■ **REQUIRED WORK**:
Lines after the one containing "3. качественная сантехника." are to be omitted; print exactly each line from the start of the records up to and including it.

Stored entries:
+ + + + + + +

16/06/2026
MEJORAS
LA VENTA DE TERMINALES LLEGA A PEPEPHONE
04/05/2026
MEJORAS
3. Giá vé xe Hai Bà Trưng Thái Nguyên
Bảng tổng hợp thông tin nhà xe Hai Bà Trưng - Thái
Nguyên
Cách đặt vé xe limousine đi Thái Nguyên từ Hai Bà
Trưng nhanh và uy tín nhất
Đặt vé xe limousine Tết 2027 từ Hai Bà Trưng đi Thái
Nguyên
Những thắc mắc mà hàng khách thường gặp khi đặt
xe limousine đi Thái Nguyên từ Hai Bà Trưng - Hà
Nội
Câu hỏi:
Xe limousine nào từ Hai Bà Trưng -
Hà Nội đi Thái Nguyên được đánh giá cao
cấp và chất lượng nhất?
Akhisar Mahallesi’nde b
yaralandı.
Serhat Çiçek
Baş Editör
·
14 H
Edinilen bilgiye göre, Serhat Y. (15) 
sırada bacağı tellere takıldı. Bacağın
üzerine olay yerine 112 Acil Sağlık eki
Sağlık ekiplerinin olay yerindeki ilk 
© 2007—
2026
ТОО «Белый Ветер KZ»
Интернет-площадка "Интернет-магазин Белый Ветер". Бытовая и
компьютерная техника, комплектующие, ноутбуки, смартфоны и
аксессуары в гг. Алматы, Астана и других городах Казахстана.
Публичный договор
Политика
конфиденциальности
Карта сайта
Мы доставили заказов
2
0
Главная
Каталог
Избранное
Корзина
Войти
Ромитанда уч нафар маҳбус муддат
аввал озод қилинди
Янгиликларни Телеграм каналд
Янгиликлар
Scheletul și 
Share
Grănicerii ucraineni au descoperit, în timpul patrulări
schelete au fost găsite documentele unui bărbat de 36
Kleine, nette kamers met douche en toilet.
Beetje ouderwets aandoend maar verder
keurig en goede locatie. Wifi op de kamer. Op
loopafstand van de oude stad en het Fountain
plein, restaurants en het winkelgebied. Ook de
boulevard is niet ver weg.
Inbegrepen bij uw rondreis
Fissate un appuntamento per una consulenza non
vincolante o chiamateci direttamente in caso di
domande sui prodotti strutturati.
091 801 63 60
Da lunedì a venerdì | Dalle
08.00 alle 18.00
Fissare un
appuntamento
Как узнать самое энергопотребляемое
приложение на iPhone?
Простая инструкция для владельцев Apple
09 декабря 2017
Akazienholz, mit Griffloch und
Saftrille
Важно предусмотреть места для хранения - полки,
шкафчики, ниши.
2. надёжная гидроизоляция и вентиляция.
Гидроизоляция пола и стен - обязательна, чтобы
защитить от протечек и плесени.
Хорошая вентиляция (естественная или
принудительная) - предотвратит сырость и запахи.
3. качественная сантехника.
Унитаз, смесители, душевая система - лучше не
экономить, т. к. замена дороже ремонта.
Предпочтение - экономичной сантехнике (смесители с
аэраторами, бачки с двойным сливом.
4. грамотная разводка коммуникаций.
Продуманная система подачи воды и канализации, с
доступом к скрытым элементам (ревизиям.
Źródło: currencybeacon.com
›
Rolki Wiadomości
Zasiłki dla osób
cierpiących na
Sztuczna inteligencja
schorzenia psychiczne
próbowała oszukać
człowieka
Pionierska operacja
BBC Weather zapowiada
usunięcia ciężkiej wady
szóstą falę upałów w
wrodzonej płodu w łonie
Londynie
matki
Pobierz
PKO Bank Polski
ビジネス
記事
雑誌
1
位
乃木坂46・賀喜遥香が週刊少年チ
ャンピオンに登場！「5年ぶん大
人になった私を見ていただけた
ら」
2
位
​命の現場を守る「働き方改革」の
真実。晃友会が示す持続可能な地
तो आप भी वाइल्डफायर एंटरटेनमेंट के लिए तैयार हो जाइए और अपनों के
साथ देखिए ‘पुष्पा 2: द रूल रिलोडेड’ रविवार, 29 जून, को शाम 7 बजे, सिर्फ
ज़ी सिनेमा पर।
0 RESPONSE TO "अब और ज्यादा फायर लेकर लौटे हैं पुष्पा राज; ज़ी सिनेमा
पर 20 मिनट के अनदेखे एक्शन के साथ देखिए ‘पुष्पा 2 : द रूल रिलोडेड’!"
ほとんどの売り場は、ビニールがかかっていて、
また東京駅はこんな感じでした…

+ + + + + + +

■ **SOLUTION**:
16/06/2026
MEJORAS
LA VENTA DE TERMINALES LLEGA A PEPEPHONE
04/05/2026
MEJORAS
3. Giá vé xe Hai Bà Trưng Thái Nguyên
Bảng tổng hợp thông tin nhà xe Hai Bà Trưng - Thái
Nguyên
Cách đặt vé xe limousine đi Thái Nguyên từ Hai Bà
Trưng nhanh và uy tín nhất
Đặt vé xe limousine Tết 2027 từ Hai Bà Trưng đi Thái
Nguyên
Những thắc mắc mà hàng khách thường gặp khi đặt
xe limousine đi Thái Nguyên từ Hai Bà Trưng - Hà
Nội
Câu hỏi:
Xe limousine nào từ Hai Bà Trưng -
Hà Nội đi Thái Nguyên được đánh giá cao
cấp và chất lượng nhất?
Akhisar Mahallesi’nde b
yaralandı.
Serhat Çiçek
Baş Editör
·
14 H
Edinilen bilgiye göre, Serhat Y. (15) 
sırada bacağı tellere takıldı. Bacağın
üzerine olay yerine 112 Acil Sağlık eki
Sağlık ekiplerinin olay yerindeki ilk 
© 2007—
2026
ТОО «Белый Ветер KZ»
Интернет-площадка "Интернет-магазин Белый Ветер". Бытовая и
компьютерная техника, комплектующие, ноутбуки, смартфоны и
аксессуары в гг. Алматы, Астана и других городах Казахстана.
Публичный договор
Политика
конфиденциальности
Карта сайта
Мы доставили заказов
2
0
Главная
Каталог
Избранное
Корзина
Войти
Ромитанда уч нафар маҳбус муддат
аввал озод қилинди
Янгиликларни Телеграм каналд
Янгиликлар
Scheletul și 
Share
Grănicerii ucraineni au descoperit, în timpul patrulări
schelete au fost găsite documentele unui bărbat de 36
Kleine, nette kamers met douche en toilet.
Beetje ouderwets aandoend maar verder
keurig en goede locatie. Wifi op de kamer. Op
loopafstand van de oude stad en het Fountain
plein, restaurants en het winkelgebied. Ook de
boulevard is niet ver weg.
Inbegrepen bij uw rondreis
Fissate un appuntamento per una consulenza non
vincolante o chiamateci direttamente in caso di
domande sui prodotti strutturati.
091 801 63 60
Da lunedì a venerdì | Dalle
08.00 alle 18.00
Fissare un
appuntamento
Как узнать самое энергопотребляемое
приложение на iPhone?
Простая инструкция для владельцев Apple
09 декабря 2017
Akazienholz, mit Griffloch und
Saftrille
Важно предусмотреть места для хранения - полки,
шкафчики, ниши.
2. надёжная гидроизоляция и вентиляция.
Гидроизоляция пола и стен - обязательна, чтобы
защитить от протечек и плесени.
Хорошая вентиляция (естественная или
принудительная) - предотвратит сырость и запахи.
3. качественная сантехника.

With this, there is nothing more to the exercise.